На суд явилась Машка с Нонной на руках. Той едва третий год пошел, а она говорила совсем мало, улыбалась только. Кривая дорога, а вот ведь – вывозит! Судья оказался мужиком неглупым, кровожадности в нем не было, да еще кое-какие справочки навел, как Маша-то сама на свет появилась – тут тебе и детдом, и вся жизнь исковерканная. А как на Нонну глянул – обомлел. Та сидела тихохонько, только глядела на него во все глаза. Глаза у нее в том возрасте были точно фиалковые, но с блестками золотыми по радужке, и уже открывался этот, редкой красоты восточный разрез, сужался к вискам, и брови уже наметкой шли – на будущее великолепие. Судья даже головой потряс, будто морок отгоняя, и изменил резолютивную – дал год условно с запретом занимать должности, связанные с деньгами или ценностями.

И снова вышла Маша Куницкая с Нонной – в никуда. И мела сухая метель, и стегала по ногам, и забиралась под подол старенького пальтеца, и студила самое нутро. Взяв почти невесомую Нонну на руки, Маша пошла по городской улице, свернула в прилегавшие, сплошь в деревянных постройках, переулочки, и стукнула в первую же попавшуюся дверь.

На стук зажглась лампочка над крыльцом, и отворилась дверь. В ее проеме стоял лысоватый сухощавый мужчина, в домашнем, и только поэтому Маша сразу и не признала в нем сегодняшнего судью.

– Пал Палыч, – сказал мужчина, только не Знаменский, а Коломийцев. Проходите, Маша, я знал, что вы придете. – Маше было всё равно, ей хотелось одного – тепла и еды, а Нонна просто оттягивала руки. В сенях было светло и чисто, так же чисто было и в доме, и круглый стол стоял в центре комнаты, и журчал телевизор в углу, и пахло едой, чистым бельем и почему-то можжевельником. Вышла женщина, с убранными в пучок седыми волосами, такая же сухощавая и неулыбчивая.

– Мама моя, – представил женщину Пал Палыч, – Инга Львовна, вот, сдаю ей вас с дочкой на поруки.
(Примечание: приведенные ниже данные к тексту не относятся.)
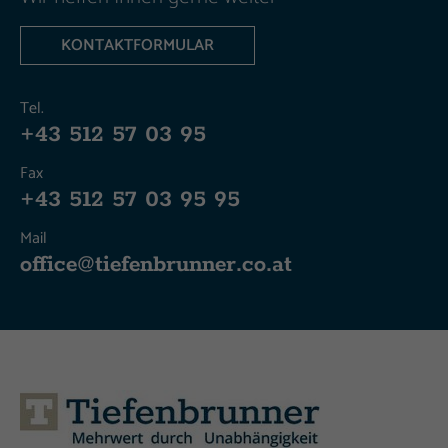
KONTAKTFORMULAR
Tel.
+43 512 57 03 95
Fax
+43 512 57 03 95 95
Mail
office@tiefenbrunner.co.at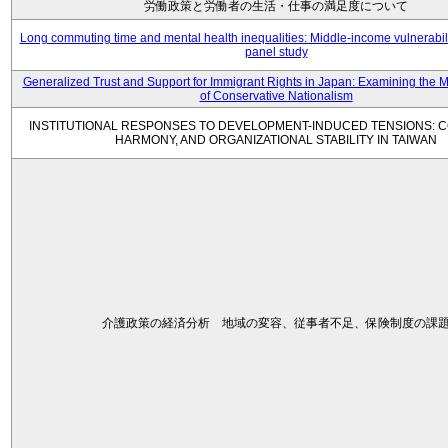
労働政策と労働者の生活・仕事の満足度について
Long commuting time and mental health inequalities: Middle-income vulnerabil
panel study
Generalized Trust and Support for Immigrant Rights in Japan: Examining the 
of Conservative Nationalism
INSTITUTIONAL RESPONSES TO DEVELOPMENT-INDUCED TENSIONS: C
HARMONY, AND ORGANIZATIONAL STABILITY IN TAIWAN
介護政策の経済分析 地域の変容、従事者不足、保険制度の課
И тут же закашлялся – на попечение. Простите – профессиональное.

– У Павла высшее юридическое образование, – значительно сказала Инга Львовна и повела Машу мыть руки.

Проваливаясь в сон, Маша подумала – опять повезло, повезло… как же мне повезло… Маленькая Нонна лежала на разложенной раскладушке, придвинутой к стене и загороженной креслом – чтобы не упала во сне, и рассматривала тени, бегающие по потолку. Непривычная сытость от пшенной каши и сладкого молока прогнала сон, и девочка слушала незнакомую тишину и никак не могла уснуть без перестука колес. Откуда-то вышла теплая полосатая кошка, и, мурлыча, свернулась в ногах девочки.

На крохотной кухоньке седая женщина с прямой спиной, в цветастом переднике, ополаскивала в тазу посуду, насухо вытирала её и ставила в шкафчик с резными дверцами. Она хмурилась, губы ее шевелились, со стороны показалось бы – говорит сама с собой. Так оно и было – Инга Львовна убеждала себя в том, что Павел знает, что делает. Но она совершенно была уверена в обратном.